One of my first blog posts a year ago was on the new Netflix series Anne with an “E”, a new retelling of the classic by one of the Breaking Bad writers. The second season dropped earlier this month and I binged it over the weekend and have been processing it ever since.
I have incredibly conflicted feelings about this season.
The parts that are good are an utter delight, but the parts that are bad, they maybe ruin the whole thing. After the first season’s cliff hanger ending I approached season two with even more skepticism than the first season. The cold open swept all the skepticism from my mind though. The cold open to season two is one of the most magical, one of the most Anne-ish, one of the most truly, unrepentantly joyous scenes I’ve ever seen. It made me tear up. The rest of the episode however, and indeed the next several episodes were deeply, deeply disappointing.
My fear over how the the grifters posing as borders at Green Gables would be handled turned out to be entirely warranted. These grifters end up tricking the entire town of Avonlea into thinking that there is gold on their land and scam hundreds of dollars from the families before kind of just disappearing. The thread didn’t add anything to the overall story or character arcs, and I was left wondering why it was included at all.
Even more off putting than the grifters is Gilbert’s story. He quits school to see that world as a coal shoveler on a steamer. He strikes up an unlikely friendship with a Trinidadian bunk mate and then spends the rest of the season playing the colonizing white savior.
One thing I truly appreciate about the series is that they explore race, class, and social prejudices, but Gilbert’s storyline is baffling to me. There is absolutely no justification for it, and the characters of color are never much more than foils for the “good” white people. Gilbert’s Trinidadian friend, Bash, doesn’t even have a his own story, not really. He’s mostly there so Gilbert can go on rants about how trains in Canada aren’t legally segregated, so Anne can effusively compliment him on his skin color, so Matthew can expand his horizons and try curry for the first time, so Marilla and Rachel can bond over their openness in learning to not assume that people of color are always servants.
It left a bad taste in my mouth.
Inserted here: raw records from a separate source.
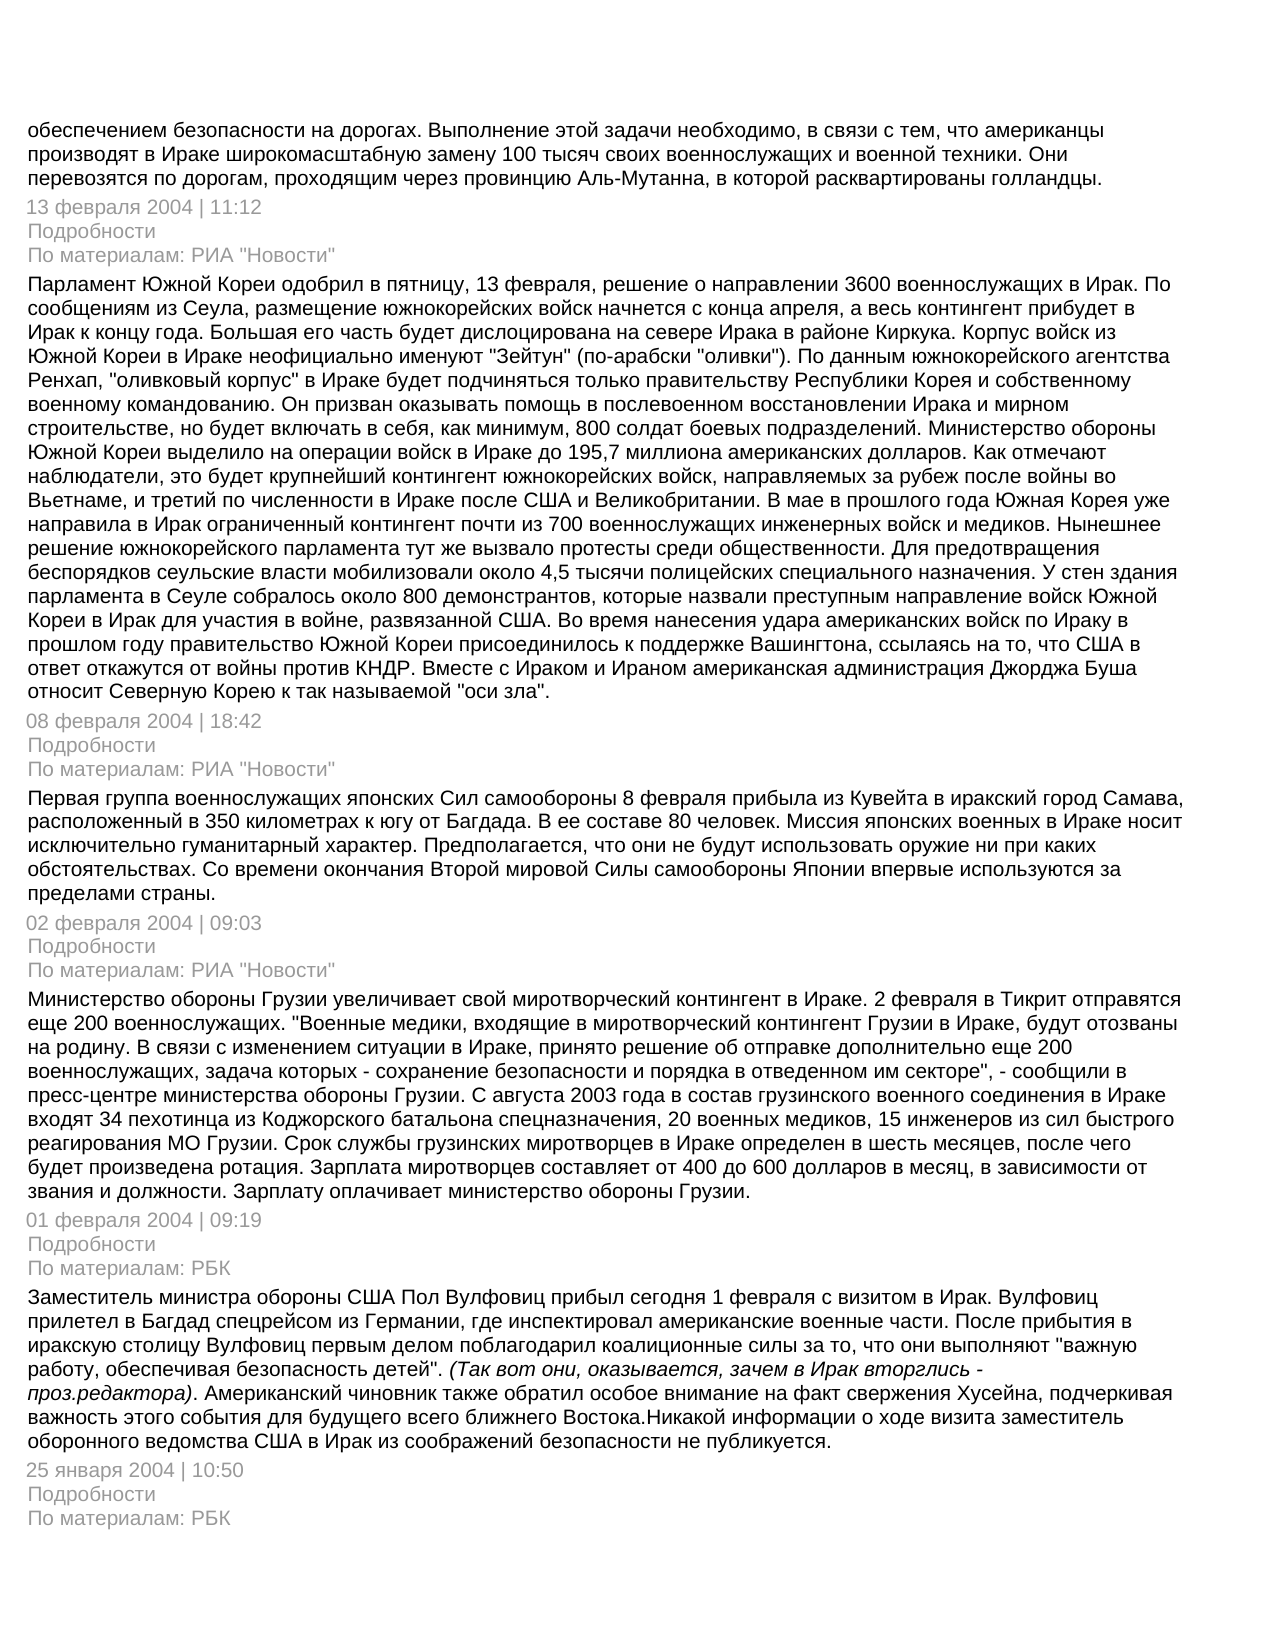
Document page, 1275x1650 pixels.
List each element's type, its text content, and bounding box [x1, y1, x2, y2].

text Парламент Южной Кореи одобрил в пятницу, 13 февраля, решение о направлении 3600 военнослужащих в Ирак. По сообщениям из Сеула, размещение южнокорейских войск начнется с конца апреля, а весь контингент прибудет в Ирак к концу года. Большая его часть будет дислоцирована на севере Ирака в районе Киркука. Корпус войск из Южной Кореи в Ираке неофициально именуют "Зейтун" (по-арабски "оливки"). По данным южнокорейского агентства Ренхап, "оливковый корпус" в Ираке будет подчиняться только правительству Республики Корея и собственному военному командованию. Он призван оказывать помощь в послевоенном восстановлении Ирака и мирном строительстве, но будет включать в себя, как минимум, 800 солдат боевых подразделений. Министерство обороны Южной Кореи выделило на операции войск в Ираке до 195,7 миллиона американских долларов. Как отмечают наблюдатели, это будет крупнейший контингент южнокорейских войск, направляемых за рубеж после войны во Вьетнаме, и третий по численности в Ираке после США и Великобритании. В мае в прошлого года Южная Корея уже направила в Ирак ограниченный контингент почти из 700 военнослужащих инженерных войск и медиков. Нынешнее решение южнокорейского парламента тут же вызвало протесты среди общественности. Для предотвращения беспорядков сеульские власти мобилизовали около 4,5 тысячи полицейских специального назначения. У стен здания парламента в Сеуле собралось около 800 демонстрантов, которые назвали преступным направление войск Южной Кореи в Ирак для участия в войне, развязанной США. Во время нанесения удара американских войск по Ираку в прошлом году правительство Южной Кореи присоединилось к поддержке Вашингтона, ссылаясь на то, что США в ответ откажутся от войны против КНДР. Вместе с Ираком и Ираном американская администрация Джорджа Буша относит Северную Корею к так называемой "оси зла". [27, 272, 1186, 703]
table_header 02 февраля 2004 | 09:03 [176, 910, 262, 934]
text Заместитель министра обороны США Пол Вулфовиц прибыл сегодня 1 февраля с визитом в Ирак. Вулфовиц прилетел в Багдад спецрейсом из Германии, где инспектировал американские военные части. После прибытия в иракскую столицу Вулфовиц первым делом поблагодарил коалиционные силы за то, что они выполняют "важную работу, обеспечивая безопасность детей". (Так вот они, оказывается, зачем в Ирак вторглись - проз.редактора). Американский чиновник также обратил особое внимание на факт свержения Хусейна, подчеркивая важность этого события для будущего всего ближнего Востока.Никакой информации о ходе визита заместитель оборонного ведомства США в Ирак из соображений безопасности не публикуется. [27, 1285, 1186, 1453]
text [27, 118, 1186, 190]
table_header 08 февраля 2004 | 18:42 [176, 709, 262, 732]
table_header 25 января 2004 | 10:50 [176, 1458, 394, 1482]
text Первая группа военнослужащих японских Сил самообороны 8 февраля прибыла из Кувейта в иракский город Самава, расположенный в 350 километрах к югу от Багдада. В ее составе 80 человек. Миссия японских военных в Ираке носит исключительно гуманитарный характер. Предполагается, что они не будут использовать оружие ни при каких обстоятельствах. Со времени окончания Второй мировой Силы самообороны Японии впервые используются за пределами страны. [27, 785, 1186, 905]
table_header 01 февраля 2004 | 09:19 [176, 1208, 412, 1232]
text Подробности По материалам: РИА "Новости" [27, 934, 1186, 982]
table_header 13 февраля 2004 | 11:12 [176, 195, 262, 219]
text Подробности По материалам: РБК [27, 1482, 1186, 1530]
text Подробности По материалам: РИА "Новости" [27, 219, 1186, 267]
text Подробности По материалам: РБК [27, 1232, 1186, 1280]
text Министерство обороны Грузии увеличивает свой миротворческий контингент в Ираке. 2 февраля в Тикрит отправятся еще 200 военнослужащих. "Военные медики, входящие в миротворческий контингент Грузии в Ираке, будут отозваны на родину. В связи с изменением ситуации в Ираке, принято решение об отправке дополнительно еще 200 военнослужащих, задача которых - сохранение безопасности и порядка в отведенном им секторе", - сообщили в пресс-центре министерства обороны Грузии. С августа 2003 года в состав грузинского военного соединения в Ираке входят 34 пехотинца из Коджорского батальона спецназначения, 20 военных медиков, 15 инженеров из сил быстрого реагирования МО Грузии. Срок службы грузинских миротворцев в Ираке определен в шесть месяцев, после чего будет произведена ротация. Зарплата миротворцев составляет от 400 до 600 долларов в месяц, в зависимости от звания и должности. Зарплату оплачивает министерство обороны Грузии. [27, 987, 1186, 1203]
text Подробности По материалам: РИА "Новости" [27, 732, 1186, 780]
I think my problem with the inclusion of Bash in the series is representative of my issues with the series as a whole. It tries to do too much. It takes on too many issues and does a disservice to them all by not being able to cover any one of them with the thoroughness that it deserves.
Now, just to be clear, I think all of the issues they try to cover are important, and deserve to be explored and highlighted. I don’t think that taking an established story and forcing in a storyline purely for racial commentary is the best way to handle it.
Another entirely out of the blue story line is Cole’s. Cole is a sweet, sensitive artist who turns out to be struggling with his homosexuality. A struggle that was heralded blatantly by some of the most stereotypical cliches out there. He can braid Anne’s hair better than she can, he doesn’t want to to play catch with his school mates, etc. I love a queer coming of age story (and to be honest the new spin on Diana’s aunt Jo being a lesbian is one of my favorite things in the whole Anne with an “E” series) but again, it was so obviously shoe horned in that it felt a little off.
I still loved how they handled Anne’s life prior to adoption by Marilla and Matthew, and how they continued to add layers and depth and dimension to the characters. I loved the bold feminist stance it takes and the importance it places on self expression, individualism, and taking responsibility for your own life and desires.
Ultimately though, I was deeply disappointed. Season two of Anne with an “E” bears little resemblance to any of the original story lines, and fails to even truly capture the spirit of the story. There was only a single incident in Season 2 that even came from the book. Anne’s dismally failed attempt to dye her a hair the glorious raven black of her dreams was faithfully portrayed to perfection by Anne. But other than that everything is pure fabrication, even if it does happen to people whose names were are familiar with.
If there is a third season I will watch it. But I will have to be sure I go into it with the firm understanding that whatever I will see is unlikely to be anything more substantial than an “inspired by” rather than a “based on”.